According to Build Carbon Neutral, the carbon footprint to build a new house of average size (2,700 sq. ft. as of 2009 in America) will require approximately 65 metric tons of CO2 to be offset. And the average home’s annual energy use requires approximately 10 metric tons to be offset. Clearly, building a home requires a lot of energy and material. Even if you are building using as many sustainable materials as possible there is still a sizable environmental impact. And it’s not just builders. Those of us who are restoring historic buildings need to be sensitive to what materials we are removing and replacing on our projects and how much of an impact we are making. So, what’s a greener alternative?
While preservationists look at a building through a different lens than the average builder or remodeler there is always the concern of cost to be keep in mind. Should I use cheaper materials when they don’t really matter? Can’t I put up drywall instead of trudging through a 3-coat plaster job? Of course you can, but should you? And more importantly, do you need to?
I’ve been restoring homes for years and while I spend more than my share of time at the local hardware store, the time I spend at the architectural salvage yard is the most productive. After all, the most suitable replacement for a historic structure is a piece that was removed from one of its cousins.
If you’ve done your homework you’ll know what elements belong in your project. We do a lot of work restoring historic wood floors. And to me there is nothing quite as satisfying as picking up some salvaged heart pine flooring and using it to repair a 100 yr old floor that a homeowner was contemplating tiling over. One more floor saved from the landfill!
Before the age of mass production houses were built of stronger more resilient materials. It wouldn’t be feasible to build a house of strong old-growth lumber, heart-pine floors and copper plumbing today. Houses were built to last generations in the old days and not just a couple decades.
So, why not renovate using these superior materials left over from the golden age whenever possible? Architectural salvage shops dot the map and sell old windows, doors, trim & molding, flooring, bath & kitchen fixtures, lighting, hardware, and more. And most of these items can be found at a deep discount!

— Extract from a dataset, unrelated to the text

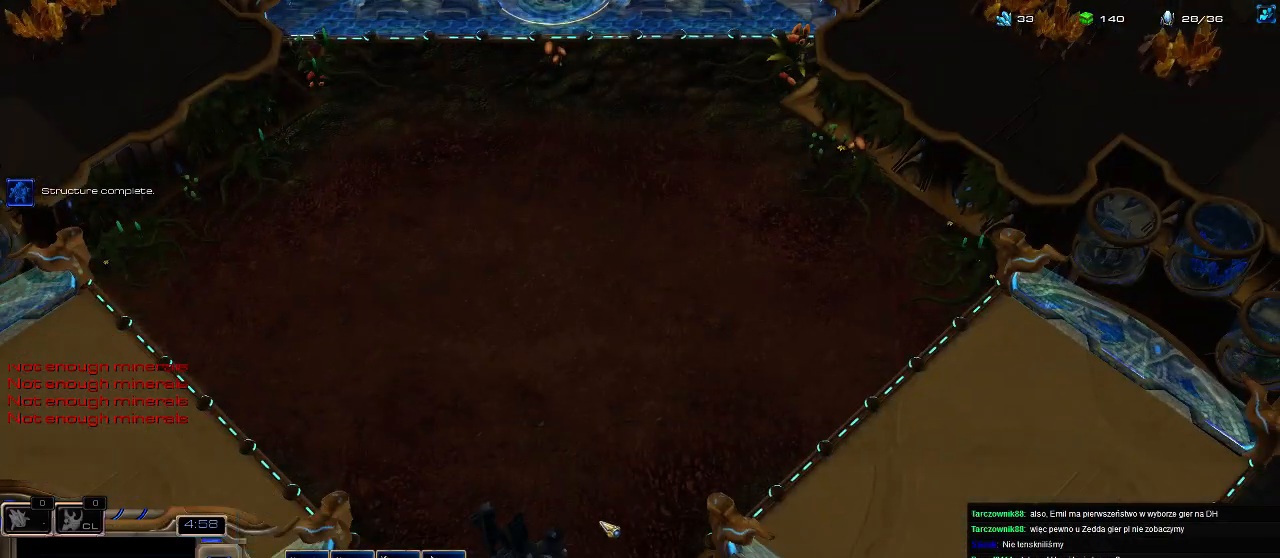
{"keys": [], "events": [[33, "e", "up"], [133, "e", "down"], [200, "e", "up"], [333, "4", "down"], [400, "4", "up"]]}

As I write this I sit in the office of my 1929 Bungalow staring out two salvaged windows. Our house has 32 windows, and all but two were original! The two replacements were a lesser quality installed by the previous owner that rotted out after only 10 years compared to 82 years and counting for the originals. I searched around and found two salvaged sashes that were a perfect fit and installed them for $40 each! Where else can you find an old-growth pine window with antique glass for that much money? You can’t! A little elbow grease to strip, reglaze, and repaint the sash and I’ve saved time, money and given a piece of history a new life.
Any of us in the profession of restoring or renovating old buildings need to look into salvaged materials. They are not only the most historically accurate replacement pieces but also a money saving product that does not require the consumption of any more natural resources. Not often is the best option the most affordable, but with salvaged materials that is usually the case.